Final answer:
If $n$ is a nonnegative integer and the sum of its digits is divisible by 3, then $n$ is divisible by 3. This is shown using the property that a number is divisible by 3 if its digit sum is divisible by 3. By expressing $n$ as the sum of its digits times powers of 10 and examining the divisibility by 3, the result is confirmed.
Step-by-step explanation:
To prove that if $n$ is a nonnegative integer such that the sum of its digits is divisible by 3, then 3 divides $n$, we can use the property of divisibility by 3. According to this property, an integer is divisible by 3 if and only if the sum of its digits is divisible by 3. Let's consider a nonnegative integer $n$ with digits $d_kd_{k-1}...d_2d_1d_0$ where $d_k$ is the most significant digit and $d_0$ is the least significant digit.
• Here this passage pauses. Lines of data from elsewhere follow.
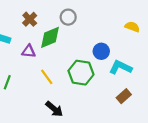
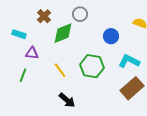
purple triangle: (29, 51) -> (32, 53), moved
blue circle: (101, 51) -> (111, 36), moved
brown rectangle: (124, 96) -> (132, 88), size x1.6

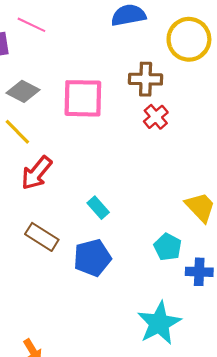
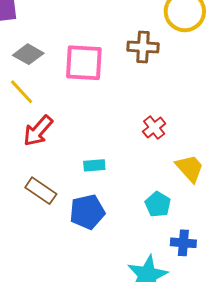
red cross: (156, 117) -> (154, 127), moved
cyan rectangle: (98, 208) -> (94, 165), turned -55
blue cross: (199, 272) -> (183, 243), moved

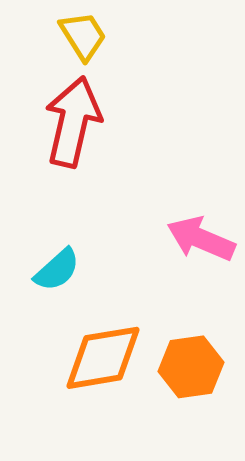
The value of $n$ can be expressed as: $n = d_k \times 10^k + d_{k-1} \times 10^{k-1} + ... + d_2 \times 10^2 + d_1 \times 10 + d_0$ Notice that $10^k$, $10^{k-1}$, ..., $10^2$, and $10$ are all powers of 10, and each power of 10 is divisible by 3 except for a remainder of 1. Therefore, when we divide each term except the last digit by 3, the remainders will cancel each other out. The sum of the digits of $n$ is $d_k + d_{k-1} + ... + d_2 + d_1 + d_0$ which is given to be divisible by 3. Since the sum of the digits is divisible by 3, it implies that the whole number $n$ must also be divisible by 3. Thus, we have shown that if the sum of the digits of a nonnegative integer $n$ is divisible by 3, then 3 divides $n$.